Here's something you really don't see all that often: a B-movie that never feels like one. For ninety-odd minutes, Clash corrals us inside a single setting (a police van parked up at the 2013 protests where representatives of Egypt's ruling Muslim Brotherhood clashed with members of the public), a framing typically deployed by inventive young tyros to disguise certain budgetary restrictions. Yet the glimpses we get out of the van's grilled windows - revealing hundreds of extras charging hither and thither, massed ranks of police wielding batons and water cannons, sudden eruptions of chaos and violence - suggest there's a much bigger picture going on out there. Staying inside the van, then, represents a choice on co-writer/director Mohamed Diab's part: he's determined to stake out this revealing corner of a far more expensive and expansive undertaking. The immediate effect is to focus the viewer's gaze. Rather than splash Egypt's social and political woes across an IMAX-sized screen, Diab slides them under a microscope, the better to see what might be understood about an especially fractious period in his homeland's history. It's synecdochic filmmaking: a handful of increasingly crowded square feet come to stand for an entire disputed territory.
The people who come into view present almost as molecules: charged up and restless, they bounce around, sometimes off one another. (If the film is anything to go by, the police strategy at these protests wasn't the most considered, tossing Brotherhood and non-Brotherhood Muslims, members of the wider public, and card-carrying journalists into the same van. The volatile atmosphere on the streets is hardly neutralised by the transfer to a greatly more confined space.) The situation is serious - deadly serious, in certain places - but Diab finds moments of levity and absurdity amid the general back-and-forth. One firebrand member of the Muslim Brotherhood somewhat undermines the ferocity and severity of his political pointmaking by insisting on wearing an upturned colander as protective headgear. The debate is further inflamed, at one point, by an accusation of farting. And after a sniper attack, the officer in the driver's seat slumps over the handbrake, causing the van to edge slowly forward into the brouhaha, as good an image as any for a country going out of control.

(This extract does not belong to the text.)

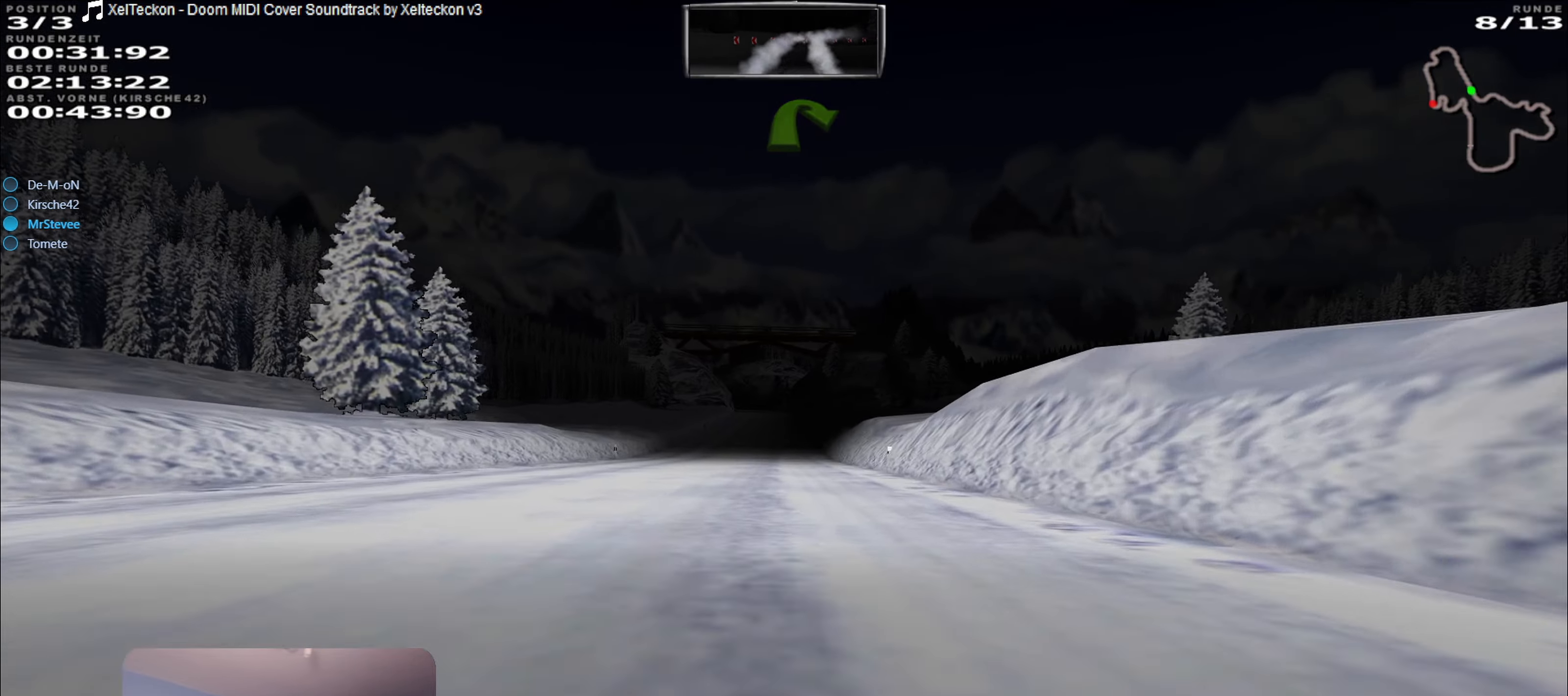
{"buttons": ["R2"], "left_stick": "right", "right_stick": "center", "events": [[16, "left_stick", "left"], [166, "left_stick", "center"], [383, "left_stick", "right"]]}
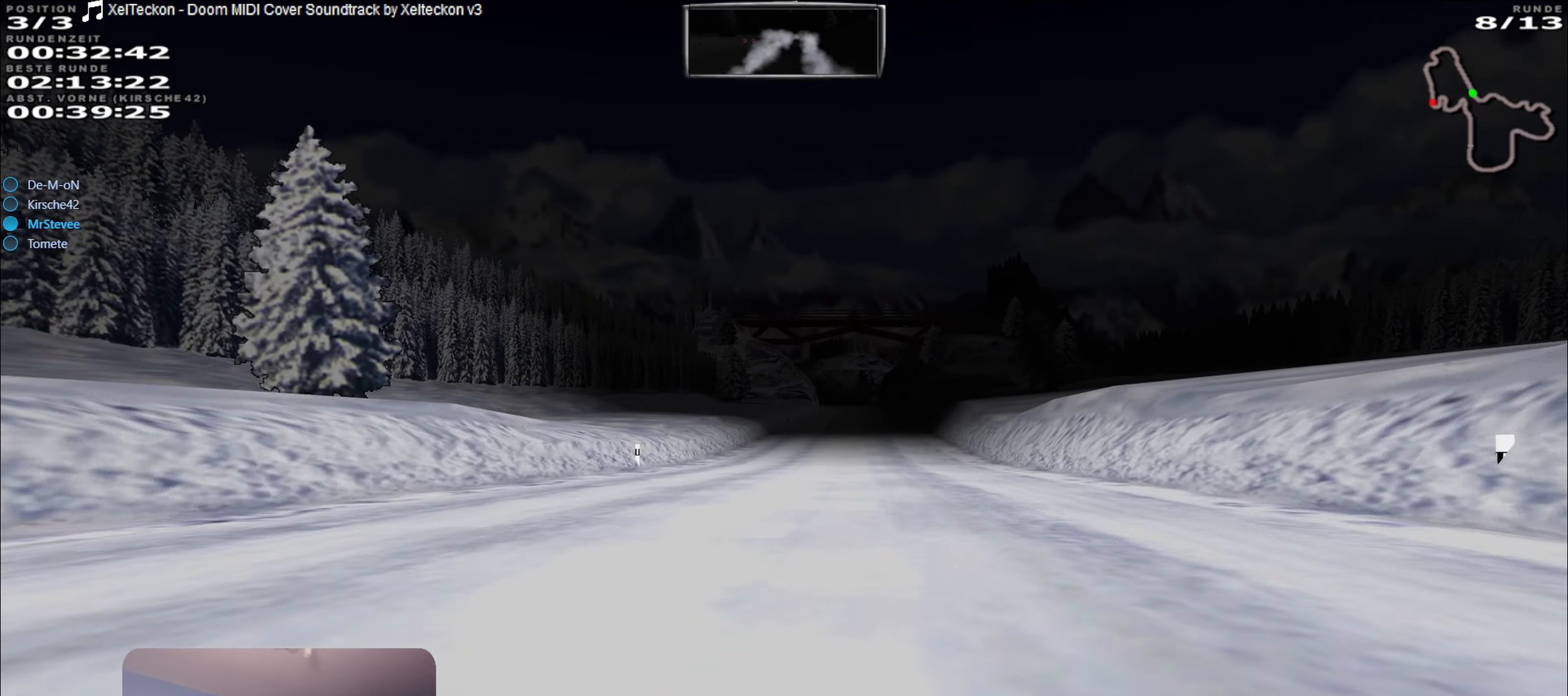
{"buttons": ["R2"], "left_stick": "center", "right_stick": "center", "events": [[16, "left_stick", "center"]]}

You could see this done as a stageplay, but the material develops cinematically, with especially smart use of interior/exterior space. If ever the tensions within the van start to simmer down, Diab can have them react to some new kerfuffle unfolding outside. Understandably, you might find the sustained tension exhausting, as does one of the van's junior occupants, who logs onto iTunes and throws his hands over his ears in a bid to drown all the shouting out. I'm also not so sure that Diab quite nails the ending as he might: we're provided with an asterisk rather than a full stop, possibly reflective of ongoing political struggles. Yet scuffle by scuffle, well-observed anecdote by well-observed anecdote, Clash succeeds in building up a far more rounded picture of a protest and a people than you might have taken away from the closing moments of 2017's The Nile Hilton Incident, which exploited the first wave of Egyptian protests as a backdrop. It has been a lot calmer in this territory since the events depicted, as if these characters came to realise that, for better or worse, they were all in the same boat (or van); or perhaps any residual unrest has been drowned out by the noise the rest of the world has been making. Some bright spark might like to film a variant describing just what happened to the formerly United Kingdom in the wake of May 2016.
Clash is streaming on All4, and available to rent via the BFI and Amazon Prime.